Dalam sambutannya, Ridwan Kamil mengatakan bahwa Indonesia berpeluang menjadi negara terbaik ketiga di dunia pada tahun 2045 atau 100 tahun setelah kemerdekaan Indonesia, jika pertumbuhan ekonomi Indonesia tidak kurang dari 5% setiap tahun. Selain itu, masyarakat harus menghindari konflik dalam setiap pergantian rezim. Penduduk usia produktif (15-34 tahun) juga memegang peranan dalam mengantarkan Indonesia pada posisi tersebut.

“Pemuda  yang merupakan bagian dari penduduk usia produktif saat memasuki dunia kerja apakah mereka bisa bersaing atau biasa saja, maka di sini diperlukan peran institusi pendidikan untuk menyiapkan para pemuda,” ucapnya.

Menurutnya, Bandung merupakan salah satu contoh kota dengan pertumbuhan ekonomi yang tinggi di Indonesia. Ia menyarankan kepada para pemuda khususnya  wisudawan Unpas agar memanfaatkan peluang ini dengan menjadi seorang wirausahawan, melihat potensi Bandung yang setiap tahunnya dikunjungi sekitar enam juta wisatawan.

“Jadilah seorang wirausahawan karena kan Bandung kota wisata sehingga bisa membantu membangun perekonomian Indonesia,” kata Ridwan.

Ridwan Kamil berharap agar para wisudawan dapat mengimplementasikan ilmu yang telah di dapatkannya sehingga dapat bermanfaat untuk orang banyak.

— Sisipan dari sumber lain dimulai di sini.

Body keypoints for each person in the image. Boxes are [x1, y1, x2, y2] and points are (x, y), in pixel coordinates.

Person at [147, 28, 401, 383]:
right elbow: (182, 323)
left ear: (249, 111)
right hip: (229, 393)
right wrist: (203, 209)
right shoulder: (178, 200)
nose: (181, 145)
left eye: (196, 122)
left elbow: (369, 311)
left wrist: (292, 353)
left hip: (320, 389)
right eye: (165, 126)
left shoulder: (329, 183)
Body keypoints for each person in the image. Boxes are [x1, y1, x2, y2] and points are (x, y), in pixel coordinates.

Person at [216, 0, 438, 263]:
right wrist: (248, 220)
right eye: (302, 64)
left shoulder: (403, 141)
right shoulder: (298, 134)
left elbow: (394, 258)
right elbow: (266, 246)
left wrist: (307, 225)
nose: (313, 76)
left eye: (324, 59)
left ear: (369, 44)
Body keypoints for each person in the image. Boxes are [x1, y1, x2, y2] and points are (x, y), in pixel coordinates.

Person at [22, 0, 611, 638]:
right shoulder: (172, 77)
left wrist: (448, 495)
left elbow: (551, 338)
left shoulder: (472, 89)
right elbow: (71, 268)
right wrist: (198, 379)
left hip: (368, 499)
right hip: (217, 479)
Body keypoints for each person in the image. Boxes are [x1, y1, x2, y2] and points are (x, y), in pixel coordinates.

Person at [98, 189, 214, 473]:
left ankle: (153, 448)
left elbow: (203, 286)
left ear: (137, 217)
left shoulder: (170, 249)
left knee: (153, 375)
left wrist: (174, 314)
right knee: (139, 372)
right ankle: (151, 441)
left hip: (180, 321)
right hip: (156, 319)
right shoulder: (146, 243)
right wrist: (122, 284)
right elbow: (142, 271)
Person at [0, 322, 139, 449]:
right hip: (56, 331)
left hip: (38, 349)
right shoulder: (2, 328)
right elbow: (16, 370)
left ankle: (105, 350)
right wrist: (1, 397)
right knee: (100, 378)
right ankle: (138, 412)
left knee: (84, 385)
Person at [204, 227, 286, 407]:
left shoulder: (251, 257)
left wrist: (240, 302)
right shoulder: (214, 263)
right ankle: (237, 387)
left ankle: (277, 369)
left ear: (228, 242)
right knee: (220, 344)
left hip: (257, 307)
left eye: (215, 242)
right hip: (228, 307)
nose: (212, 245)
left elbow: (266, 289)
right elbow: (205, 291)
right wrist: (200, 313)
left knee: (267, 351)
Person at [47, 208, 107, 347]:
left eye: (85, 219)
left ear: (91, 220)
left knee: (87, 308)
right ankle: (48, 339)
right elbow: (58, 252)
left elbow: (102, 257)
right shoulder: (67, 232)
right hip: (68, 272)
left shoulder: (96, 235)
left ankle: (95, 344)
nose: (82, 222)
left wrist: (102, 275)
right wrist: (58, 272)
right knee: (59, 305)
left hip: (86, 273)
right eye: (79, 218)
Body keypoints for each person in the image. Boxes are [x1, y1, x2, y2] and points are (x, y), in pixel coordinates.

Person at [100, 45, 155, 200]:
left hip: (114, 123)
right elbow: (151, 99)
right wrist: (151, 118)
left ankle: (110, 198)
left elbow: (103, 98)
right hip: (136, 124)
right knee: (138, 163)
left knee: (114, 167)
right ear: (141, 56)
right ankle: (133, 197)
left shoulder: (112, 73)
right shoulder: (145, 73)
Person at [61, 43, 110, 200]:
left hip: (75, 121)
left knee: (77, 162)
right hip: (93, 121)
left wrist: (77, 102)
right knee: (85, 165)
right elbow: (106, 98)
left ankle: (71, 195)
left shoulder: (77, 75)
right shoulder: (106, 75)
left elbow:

Ia menambahkan dalam mengaplikasikan ilmu tersebut dibutuhkan inovasi, kolaborasi, dan juga eksperimen.

Wisuda kali ini diikuti sebanyak 1059 wisudawan yang berasal dari program Sarjana (S1), Magister (S2), dan Doktor (S3). Kedatangan Ridwan Kamil, selain memberi sambutan tapi juga untuk menemani istrinya  Atalia Praratya yang merupakan wisudawan program magister Ilmu Komunikasi dan berhasil meraih predikat cum laude.